What you need to do:
Copy nothing but the lines below running from the line containing "fx_px: 1485" through the line containing "focal_mm: 55", both end lines included.

Data under study:
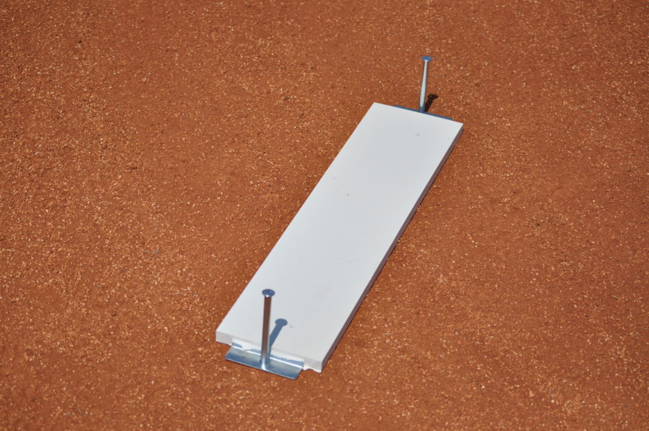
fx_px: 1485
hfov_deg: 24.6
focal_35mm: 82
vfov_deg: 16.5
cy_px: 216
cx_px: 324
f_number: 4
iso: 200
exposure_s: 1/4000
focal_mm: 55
---
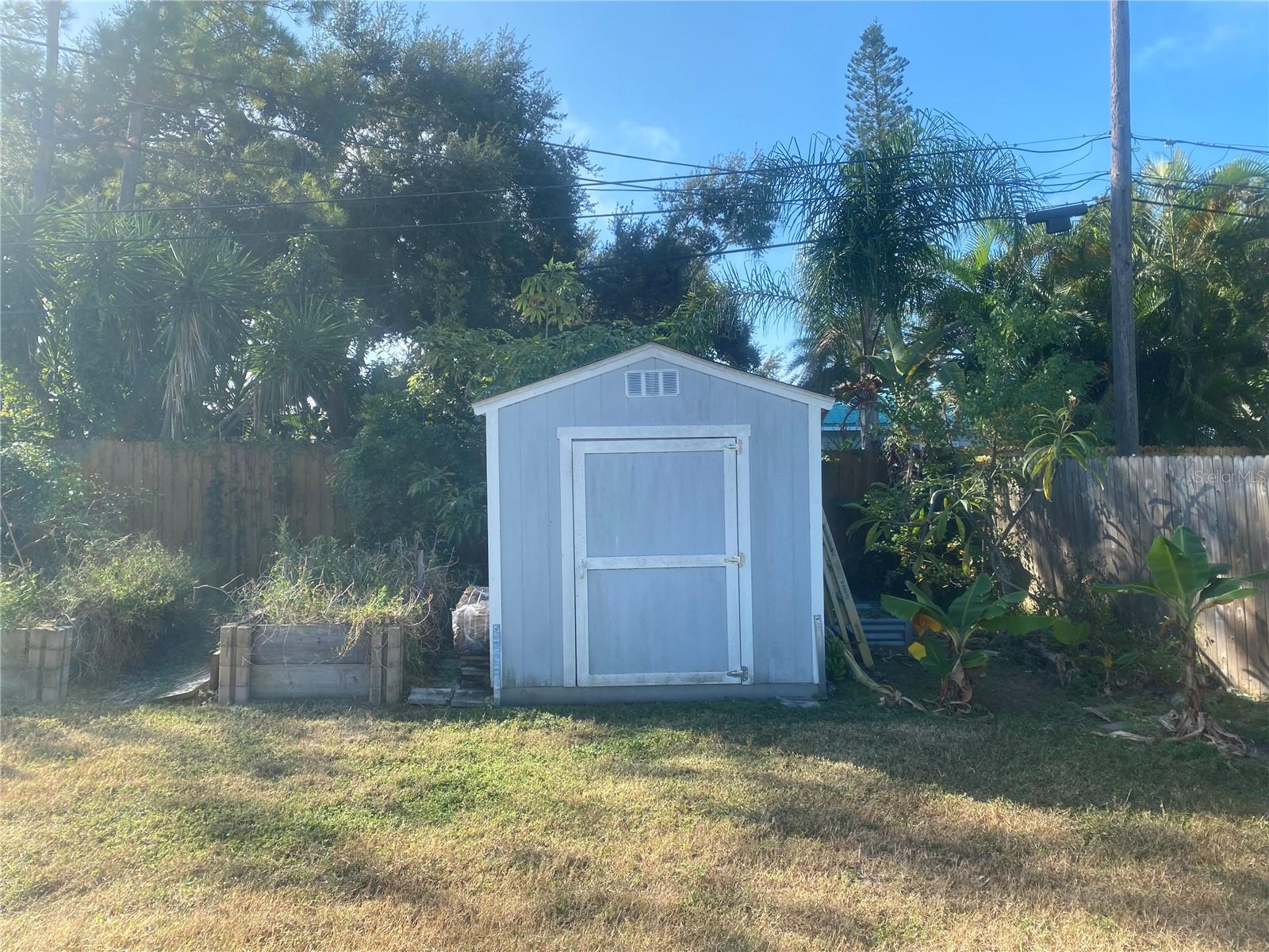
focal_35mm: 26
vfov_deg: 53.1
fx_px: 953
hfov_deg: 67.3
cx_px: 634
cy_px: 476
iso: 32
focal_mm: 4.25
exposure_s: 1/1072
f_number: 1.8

Exercise result:
fx_px: 1485
hfov_deg: 24.6
focal_35mm: 82
vfov_deg: 16.5
cy_px: 216
cx_px: 324
f_number: 4
iso: 200
exposure_s: 1/4000
focal_mm: 55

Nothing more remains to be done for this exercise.